**Problem details:**
Put the text read from the records below into a JSON list of strings, one string per line, skipping blank lines. Leave the pictures out of the answer.
───── Record excerpts ─────
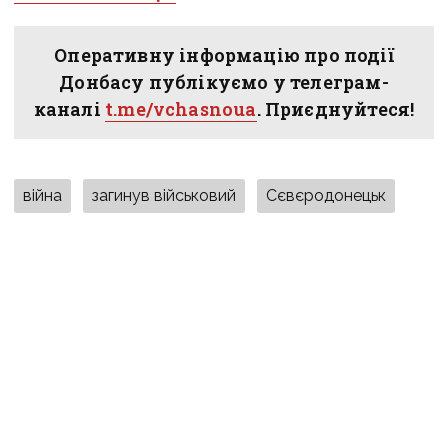
Оперативну інформацію про події
Донбасу публікуємо у телеграм-
каналі
t.me/vchasnoua
. Приєднуйтеся!
війна
загинув військовий
Сєвєродонецьк
ПОДІЛИТИСЯ У СОЦМЕРЕЖАХ:
ТАКОЖ ЗА ТЕМОЮ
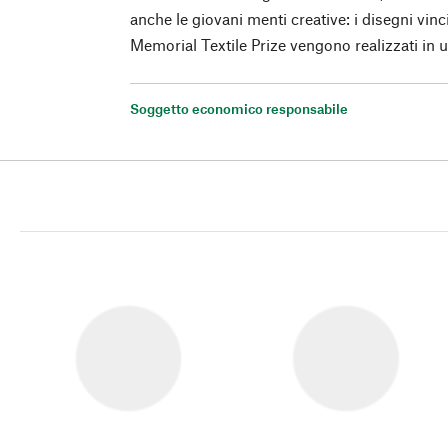
anche le giovani menti creative: i disegni vinc
Memorial Textile Prize vengono realizzati in 
Soggetto economico responsabile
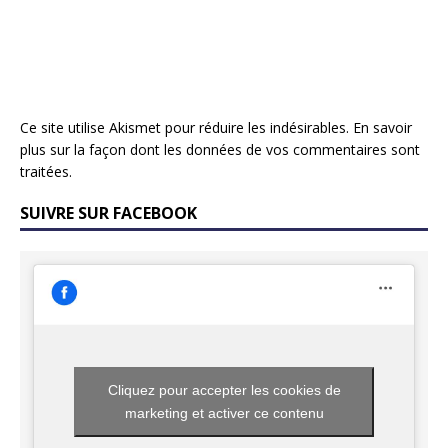
Ce site utilise Akismet pour réduire les indésirables.
En savoir
plus sur la façon dont les données de vos commentaires sont
traitées
.
SUIVRE SUR FACEBOOK
Cliquez pour accepter les cookies de
marketing et activer ce contenu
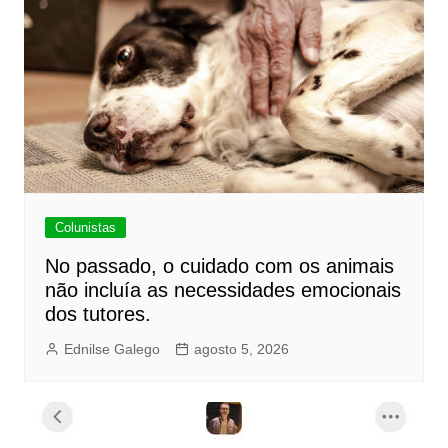
Colunistas
No passado, o cuidado com os animais
não incluía as necessidades emocionais
dos tutores.
Ednilse Galego
agosto 5, 2026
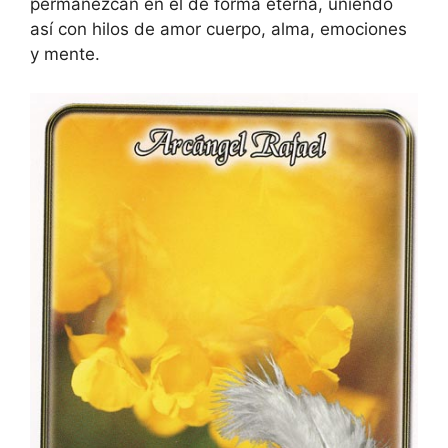
permanezcan en él de forma eterna, uniendo
así con hilos de amor cuerpo, alma, emociones
y mente.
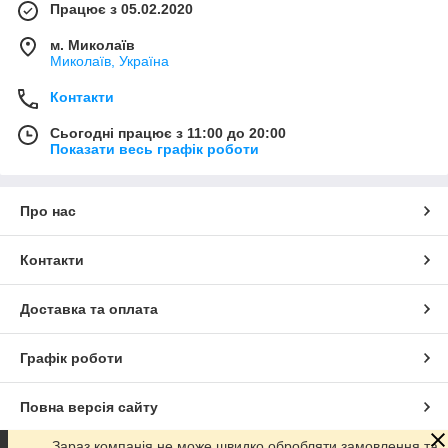
Працює з 05.02.2020
м. Миколаїв
Миколаїв, Україна
Контакти
Сьогодні працює з 11:00 до 20:00
Показати весь графік роботи
Про нас
Контакти
Доставка та оплата
Графік роботи
Повна версія сайту
Зараз компанія не може швидко обробляти замовлення та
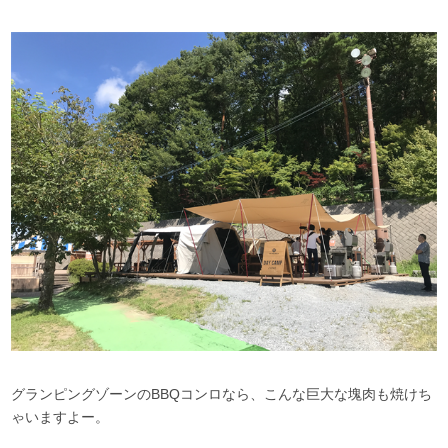
グランピングゾーンのBBQコンロなら、こんな巨大な塊肉も焼けち
ゃいますよー。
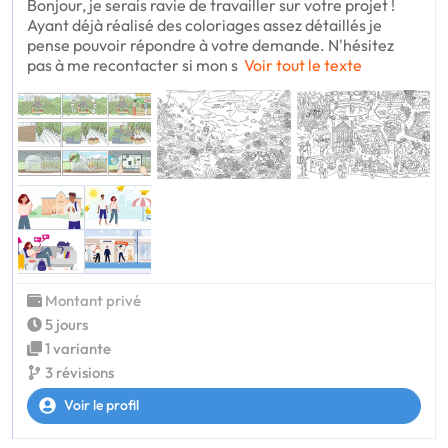
Bonjour, je serais ravie de travailler sur votre projet !
Ayant déjà réalisé des coloriages assez détaillés je
pense pouvoir répondre à votre demande. N'hésitez
pas à me recontacter si mon s
Voir tout le texte
Montant privé
5 jours
1 variante
3 révisions
Voir le profil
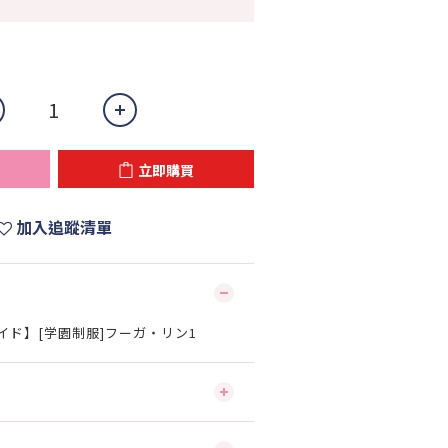
立即購買
加入追蹤清單
ロマイド】[学園制服]フーガ・リン1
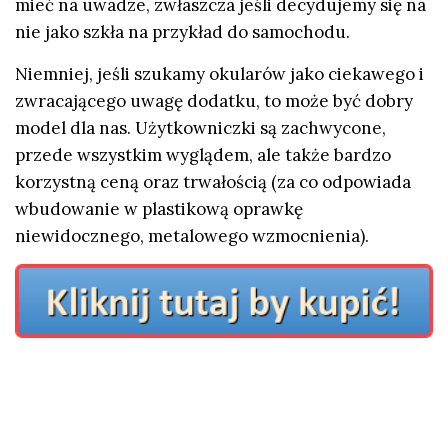
mieć na uwadze, zwłaszcza jeśli decydujemy się na
nie jako szkła na przykład do samochodu.
Niemniej, jeśli szukamy okularów jako ciekawego i
zwracającego uwagę dodatku, to może być dobry
model dla nas. Użytkowniczki są zachwycone,
przede wszystkim wyglądem, ale także bardzo
korzystną ceną oraz trwałością (za co odpowiada
wbudowanie w plastikową oprawkę
niewidocznego, metalowego wzmocnienia).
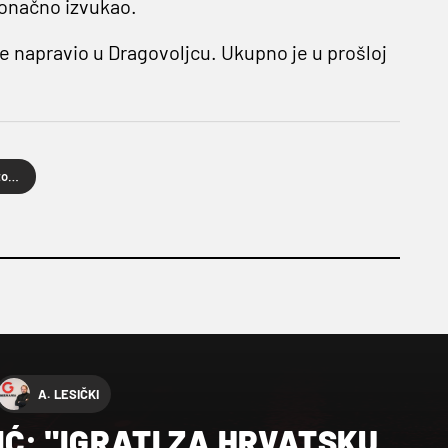
 konačno izvukao.
e napravio u Dragovoljcu. Ukupno je u prošloj
Valentino Majstorović
A. LESIČKI
IĆ: "IGRATI ZA HRVATSKU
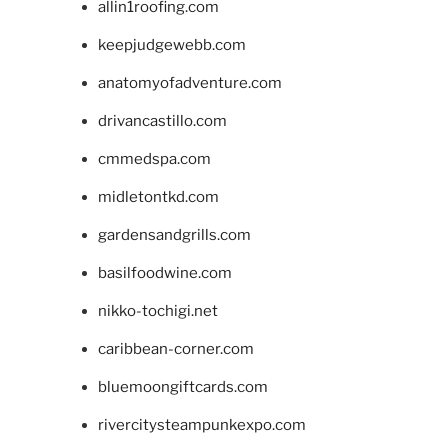
allin1roofing.com
keepjudgewebb.com
anatomyofadventure.com
drivancastillo.com
cmmedspa.com
midletontkd.com
gardensandgrills.com
basilfoodwine.com
nikko-tochigi.net
caribbean-corner.com
bluemoongiftcards.com
rivercitysteampunkexpo.com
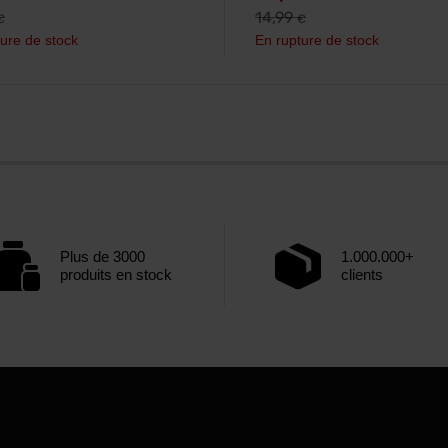
14,99
€
€
ure de stock
En rupture de stock
Plus de 3000
1.000.000+
produits en stock
clients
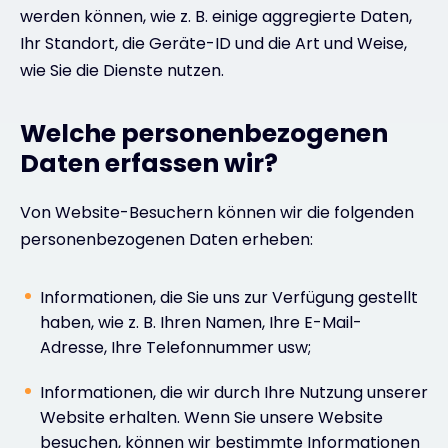
werden können, wie z. B. einige aggregierte Daten,
Ihr Standort, die Geräte-ID und die Art und Weise,
wie Sie die Dienste nutzen.
Welche personenbezogenen
Daten erfassen wir?
Von Website-Besuchern können wir die folgenden
personenbezogenen Daten erheben:
Informationen, die Sie uns zur Verfügung gestellt
haben, wie z. B. Ihren Namen, Ihre E-Mail-
Adresse, Ihre Telefonnummer usw;
Informationen, die wir durch Ihre Nutzung unserer
Website erhalten. Wenn Sie unsere Website
besuchen, können wir bestimmte Informationen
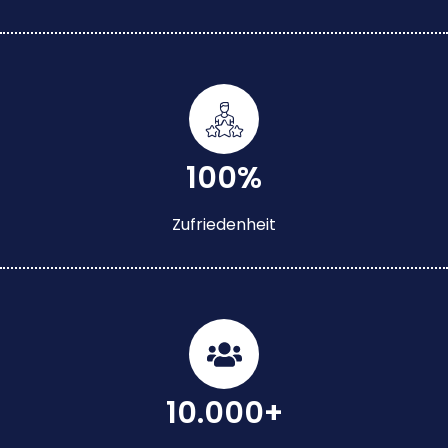
100%
Zufriedenheit
10.000+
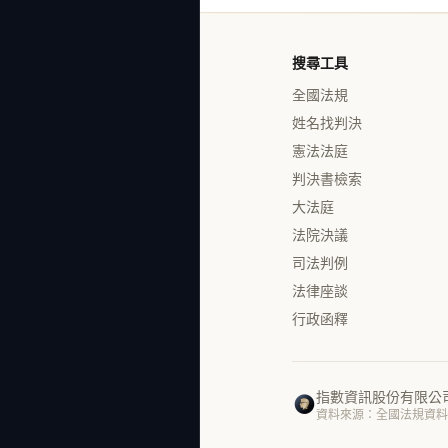
搜尋工具
全國法規
姓名找判決
憲法法庭
判決書檢索
大法庭
法院決議
司法判例
法律座談
行政函釋
指數資訊股份有限公
資料來源：全國法規資料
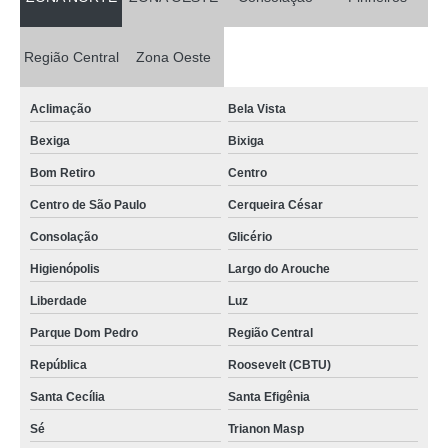
qual o valor de manutenção de fogão Casa Verde
Região Central
Zona Oeste
manutenção em fogão Vila Butantã
manutenção de fogão a gas orçar República
Aclimação
Bela Vista
qual o valor de manutenção de fogão electrolux Mandaqui
Bexiga
Bixiga
manutenção em fogão orçar Bixiga
Bom Retiro
Centro
qual o valor de manutenção em fogão Jardim Everest
Centro de São Paulo
Cerqueira César
manutenção de fogão electrolux av casa verde
Consolação
Glicério
manutenção em fogão cooktop sitio mandaqui
Higienópolis
Largo do Arouche
Liberdade
Luz
manutenção fogão a gas Sumaré
Parque Dom Pedro
Região Central
qual o preço de manutenção em fogão Pacaembu
República
Roosevelt (CBTU)
qual o preço de manutenção fogão casa verde
Santa Cecília
Santa Efigênia
qual o preço de manutenção de fogão cooktop Bela Vista
Sé
Trianon Masp
manutenção de fogão a gas Jaçanã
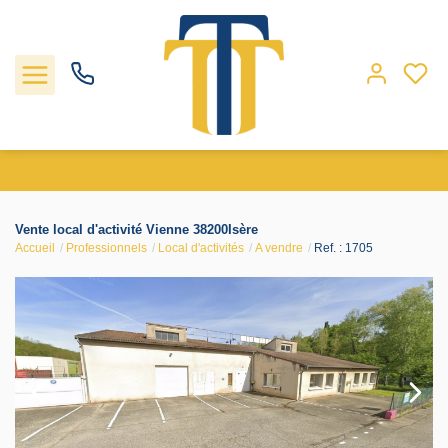
Nos biens
Vente local d'activité Vienne 38200Isère
Accueil
Professionnels
Local d'activités
A vendre
Ref. : 1705
Locations
Gestion
Nos agences
Estimation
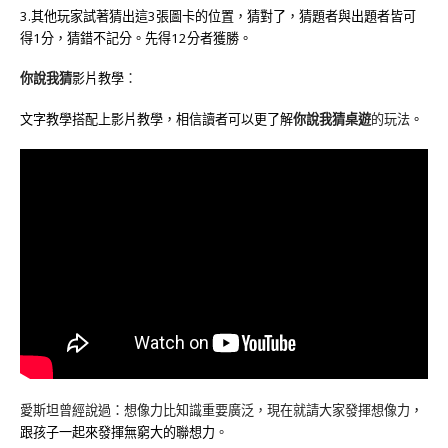
3.
其他玩家試著猜出這
3
張圖卡的位置，猜對了，猜題者與出題者皆可
得
1
分，猜錯不記分。先得
12
分者獲勝。
你說我猜
影片教學
：
文字教學搭配上影片教學，相信讀者可以更了解
你說我猜桌遊
的玩法
。
愛斯坦曾經說過：想像力比知識重要廣泛，現在就請大家發揮想像力
，
跟孩子一起來發揮無窮大的聯想力
。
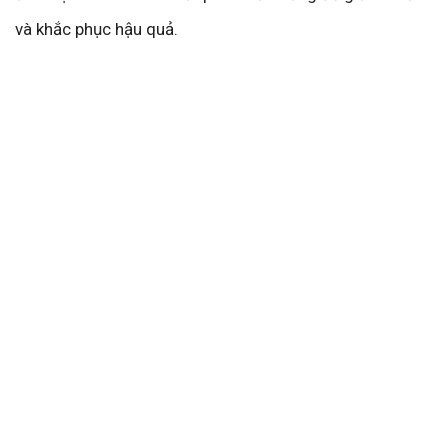
và khắc phục hậu quả.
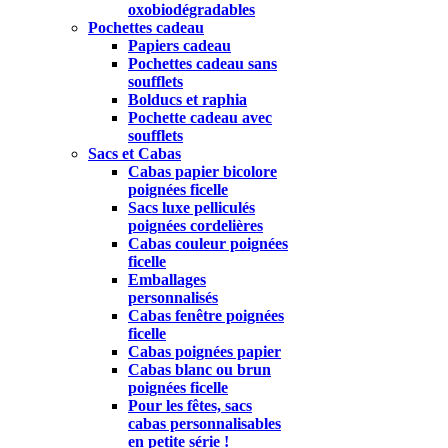
oxobiodégradables
Pochettes cadeau
Papiers cadeau
Pochettes cadeau sans
soufflets
Bolducs et raphia
Pochette cadeau avec
soufflets
Sacs et Cabas
Cabas papier bicolore
poignées ficelle
Sacs luxe pelliculés
poignées cordelières
Cabas couleur poignées
ficelle
Emballages
personnalisés
Cabas fenêtre poignées
ficelle
Cabas poignées papier
Cabas blanc ou brun
poignées ficelle
Pour les fêtes, sacs
cabas personnalisables
en petite série !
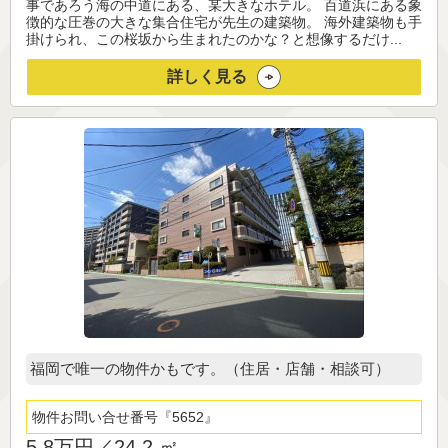
事であろう海の中道にある、某大きなホテル。 百道浜にある象
徴的な圧巻の大きな集合住宅が先生の建築物。 海外建築物も手
掛けられ、この桜坂から生まれたのかな？と想像するだけ...
詳しく見る
福岡で唯一の物件かもです。（住居・店舗・相談可）
物件お問い合せ番号
5652
5.8万円／
24.2 ㎡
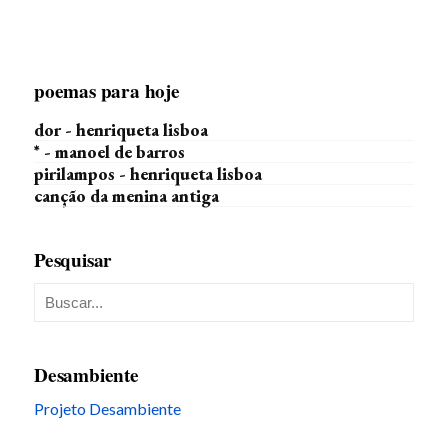
poemas para hoje
dor - henriqueta lisboa
* - manoel de barros
pirilampos - henriqueta lisboa
canção da menina antiga
Pesquisar
Desambiente
Projeto Desambiente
─────
**Output for this exercise:**
[
  "Оперативну інформацію про події",
  "Донбасу публікуємо у телеграм-",
  "каналі",
  "t.me/vchasnoua",
  ". Приєднуйтеся!",
  "війна",
  "загинув військовий",
  "Сєвєродонецьк",
  "ПОДІЛИТИСЯ У СОЦМЕРЕЖАХ:",
  "ТАКОЖ ЗА ТЕМОЮ",
  "anche le giovani menti creative: i disegni vinc",
  "Memorial Textile Prize vengono realizzati in ",
  "Soggetto economico responsabile",
  "Ce site utilise Akismet pour réduire les indésirables.",
  "En savoir",
  "plus sur la façon dont les données de vos commentaires sont",
  "traitées",
  ".",
  "SUIVRE SUR FACEBOOK",
  "Cliquez pour accepter les cookies de",
  "marketing et activer ce contenu",
  "Colunistas",
  "No passado, o cuidado com os animais",
  "não incluía as necessidades emocionais",
  "dos tutores.",
  "Ednilse Galego",
  "agosto 5, 2026",
  "permanezcan en él de forma eterna, uniendo",
  "así con hilos de amor cuerpo, alma, emociones",
  "y mente.",
  "Працює з 05.02.2020",
  "м. Миколаїв",
  "Миколаїв, Україна",
  "Контакти",
  "Сьогодні працює з 11:00 до 20:00",
  "Показати весь графік роботи",
  "Про нас",
  "Контакти",
  "Доставка та оплата",
  "Графік роботи",
  "Повна версія сайту",
  "Зараз компанія не може швидко обробляти замовлення та",
  "グランピングゾーンのBBQコンロなら、こんな巨大な塊肉も焼けち",
  "ゃいますよー。",
  "Bonjour, je serais ravie de travailler sur votre projet !",
  "Ayant déjà réalisé des coloriages assez détaillés je",
  "pense pouvoir répondre à votre demande. N'hésitez",
  "pas à me recontacter si mon s",
  "Voir tout le texte",
  "Montant privé",
  "5 jours",
  "1 variante",
  "3 révisions",
  "Voir le profil",
  "立即購買",
  "加入追蹤清單",
  "ロマイド】[学園制服]フーガ・リン1",
  "mieć na uwadze, zwłaszcza jeśli decydujemy się na",
  "nie jako szkła na przykład do samochodu.",
  "Niemniej, jeśli szukamy okularów jako ciekawego i",
  "zwracającego uwagę dodatku, to może być dobry",
  "model dla nas. Użytkowniczki są zachwycone,",
  "przede wszystkim wyglądem, ale także bardzo",
  "korzystną ceną oraz trwałością (za co odpowiada",
  "wbudowanie w plastikową oprawkę",
  "niewidocznego, metalowego wzmocnienia).",
  " konačno izvukao.",
  "e napravio u Dragovoljcu. Ukupno je u prošloj",
  "Valentino Majstorović",
  "A. LESIČKI",
  "IĆ: \"IGRATI ZA HRVATSKU",
  "allin1roofing.com",
  "keepjudgewebb.com",
  "anatomyofadventure.com",
  "drivancastillo.com",
  "cmmedspa.com",
  "midletontkd.com",
  "gardensandgrills.com",
  "basilfoodwine.com",
  "nikko-tochigi.net",
  "caribbean-corner.com",
  "bluemoongiftcards.com",
  "rivercitysteampunkexpo.com",
  "14,99",
  "€",
  "€",
  "ure de stock",
  "En rupture de stock",
  "Plus de 3000",
  "1.000.000+",
  "produits en stock",
  "clients",
  "werden können, wie z. B. einige aggregierte Daten,",
  "Ihr Standort, die Geräte-ID und die Art und Weise,",
  "wie Sie die Dienste nutzen.",
  "Welche personenbezogenen",
  "Daten erfassen wir?",
  "Von Website-Besuchern können wir die folgenden",
  "personenbezogenen Daten erheben:",
  "Informationen, die Sie uns zur Verfügung gestellt",
  "haben, wie z. B. Ihren Namen, Ihre E-Mail-",
  "Adresse, Ihre Telefonnummer usw;",
  "Informationen, die wir durch Ihre Nutzung unserer",
  "Website erhalten. Wenn Sie unsere Website",
  "besuchen, können wir bestimmte Informationen",
  "100%",
  "Zufriedenheit",
  "10.000+",
  "搜尋工具",
  "全國法規",
  "姓名找判決",
  "憲法法庭",
  "判決書檢索",
  "大法庭",
  "法院決議",
  "司法判例",
  "法律座談",
  "行政函釋",
  "指數資訊股份有限公",
  "資料來源：全國法規資料",
  "qual o valor de manutenção de fogão Casa Verde",
  "Região Central",
  "Zona Oeste",
  "manutenção em fogão Vila Butantã",
  "manutenção de fogão a gas orçar República",
  "Aclimação",
  "Bela Vista",
  "qual o valor de manutenção de fogão electrolux Mandaqui",
  "Bexiga",
  "Bixiga",
  "manutenção em fogão orçar Bixiga",
  "Bom Retiro",
  "Centro",
  "qual o valor de manutenção em fogão Jardim Everest",
  "Centro de São Paulo",
  "Cerqueira César",
  "manutenção de fogão electrolux av casa verde",
  "Consolação",
  "Glicério",
  "manutenção em fogão cooktop sitio mandaqui",
  "Higienópolis",
  "Largo do Arouche",
  "Liberdade",
  "Luz",
  "manutenção fogão a gas Sumaré",
  "Parque Dom Pedro",
  "Região Central",
  "qual o preço de manutenção em fogão Pacaembu",
  "República",
  "Roosevelt (CBTU)",
  "qual o preço de manutenção fogão casa verde",
  "Santa Cecília",
  "Santa Efigênia",
  "qual o preço de manutenção de fogão cooktop Bela Vista",
  "Sé",
  "Trianon Masp",
  "manutenção de fogão a gas Jaçanã",
  "Nos biens",
  "Vente local d'activité Vienne 38200Isère",
  "Accueil",
  "Professionnels",
  "Local d'activités",
  "A vendre",
  "Ref. : 1705",
  "Locations",
  "Gestion",
  "Nos agences",
  "Estimation",
  "3.",
  "其他玩家試著猜出這",
  "3",
  "張圖卡的位置，猜對了，猜題者與出題者皆可",
  "得",
  "1",
  "分，猜錯不記分。先得",
  "12",
  "分者獲勝。",
  "你說我猜",
  "影片教學",
  "：",
  "文字教學搭配上影片教學，相信讀者可以更了解",
  "你說我猜桌遊",
  "的玩法",
  "。",
  "愛斯坦曾經說過：想像力比知識重要廣泛，現在就請大家發揮想像力",
  "，",
  "跟孩子一起來發揮無窮大的聯想力",
  "。",
  "và khắc phục hậu quả.",
  "oxobiodégradables",
  "Pochettes cadeau",
  "Papiers cadeau",
  "Pochettes cadeau sans",
  "soufflets",
  "Bolducs et raphia",
  "Pochette cadeau avec",
  "soufflets",
  "Sacs et Cabas",
  "Cabas papier bicolore",
  "poignées ficelle",
  "Sacs luxe pelliculés",
  "poignées cordelières",
  "Cabas couleur poignées",
  "ficelle",
  "Emballages",
  "personnalisés",
  "Cabas fenêtre poignées",
  "ficelle",
  "Cabas poignées papier",
  "Cabas blanc ou brun",
  "poignées ficelle",
  "Pour les fêtes, sacs",
  "cabas personnalisables",
  "en petite série !",
  "事であろう海の中道にある、某大きなホテル。 百道浜にある象",
  "徴的な圧巻の大きな集合住宅が先生の建築物。 海外建築物も手",
  "掛けられ、この桜坂から生まれたのかな？と想像するだけ...",
  "詳しく見る",
  "福岡で唯一の物件かもです。（住居・店舗・相談可）",
  "物件お問い合せ番号",
  "5652",
  "5.8万円／",
  "24.2 ㎡",
  "poemas para hoje",
  "dor - henriqueta lisboa",
  "* - manoel de barros",
  "pirilampos - henriqueta lisboa",
  "canção da menina antiga",
  "Pesquisar",
  "Desambiente",
  "Projeto Desambiente"
]